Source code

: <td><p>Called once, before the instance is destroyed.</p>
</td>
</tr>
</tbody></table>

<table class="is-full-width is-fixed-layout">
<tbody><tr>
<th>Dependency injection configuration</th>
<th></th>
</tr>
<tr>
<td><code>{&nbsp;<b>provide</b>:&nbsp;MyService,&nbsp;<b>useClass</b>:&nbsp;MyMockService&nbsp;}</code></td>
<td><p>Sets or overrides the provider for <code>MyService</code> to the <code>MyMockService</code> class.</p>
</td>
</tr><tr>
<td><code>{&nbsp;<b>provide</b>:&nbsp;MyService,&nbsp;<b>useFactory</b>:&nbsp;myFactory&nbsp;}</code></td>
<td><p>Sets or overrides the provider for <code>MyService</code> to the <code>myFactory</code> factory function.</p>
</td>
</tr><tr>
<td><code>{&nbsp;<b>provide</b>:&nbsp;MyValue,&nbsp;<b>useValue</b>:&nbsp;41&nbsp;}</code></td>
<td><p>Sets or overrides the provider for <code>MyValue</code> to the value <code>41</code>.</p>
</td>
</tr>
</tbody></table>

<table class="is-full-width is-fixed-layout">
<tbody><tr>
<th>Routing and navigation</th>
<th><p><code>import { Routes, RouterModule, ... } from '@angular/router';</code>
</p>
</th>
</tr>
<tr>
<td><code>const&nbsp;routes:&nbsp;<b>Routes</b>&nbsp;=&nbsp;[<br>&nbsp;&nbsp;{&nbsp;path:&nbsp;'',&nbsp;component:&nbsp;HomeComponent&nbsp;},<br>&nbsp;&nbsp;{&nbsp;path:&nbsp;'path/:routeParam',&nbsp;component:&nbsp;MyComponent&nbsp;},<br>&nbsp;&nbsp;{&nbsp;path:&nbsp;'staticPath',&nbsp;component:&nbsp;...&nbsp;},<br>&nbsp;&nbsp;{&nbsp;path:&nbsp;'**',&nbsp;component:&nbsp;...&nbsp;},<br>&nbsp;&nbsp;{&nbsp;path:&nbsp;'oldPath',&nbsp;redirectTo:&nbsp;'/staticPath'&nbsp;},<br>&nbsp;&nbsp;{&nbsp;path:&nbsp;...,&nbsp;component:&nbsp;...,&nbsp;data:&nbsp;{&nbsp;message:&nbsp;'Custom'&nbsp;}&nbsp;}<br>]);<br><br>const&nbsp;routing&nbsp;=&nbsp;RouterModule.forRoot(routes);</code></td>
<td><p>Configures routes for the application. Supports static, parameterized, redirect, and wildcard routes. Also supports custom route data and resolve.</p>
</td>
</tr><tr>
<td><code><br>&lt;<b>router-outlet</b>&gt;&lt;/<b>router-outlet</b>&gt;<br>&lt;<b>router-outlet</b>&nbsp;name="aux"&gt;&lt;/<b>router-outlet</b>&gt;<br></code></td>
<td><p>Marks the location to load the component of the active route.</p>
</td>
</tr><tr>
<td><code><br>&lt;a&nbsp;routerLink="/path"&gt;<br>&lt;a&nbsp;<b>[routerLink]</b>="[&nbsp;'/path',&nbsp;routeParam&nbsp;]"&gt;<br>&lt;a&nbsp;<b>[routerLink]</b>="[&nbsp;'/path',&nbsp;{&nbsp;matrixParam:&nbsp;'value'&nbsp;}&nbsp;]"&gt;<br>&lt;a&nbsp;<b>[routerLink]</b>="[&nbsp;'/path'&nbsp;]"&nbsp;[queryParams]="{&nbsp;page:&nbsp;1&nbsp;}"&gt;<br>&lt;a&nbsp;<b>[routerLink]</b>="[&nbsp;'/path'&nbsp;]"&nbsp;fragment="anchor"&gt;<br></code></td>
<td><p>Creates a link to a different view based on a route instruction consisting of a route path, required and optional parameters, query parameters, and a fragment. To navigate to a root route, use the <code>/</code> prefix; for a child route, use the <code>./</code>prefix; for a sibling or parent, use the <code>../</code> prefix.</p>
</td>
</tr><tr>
^^^^
Count the lines of the data above that contain the string "routeParam". Report only the number.

-- Reply --
2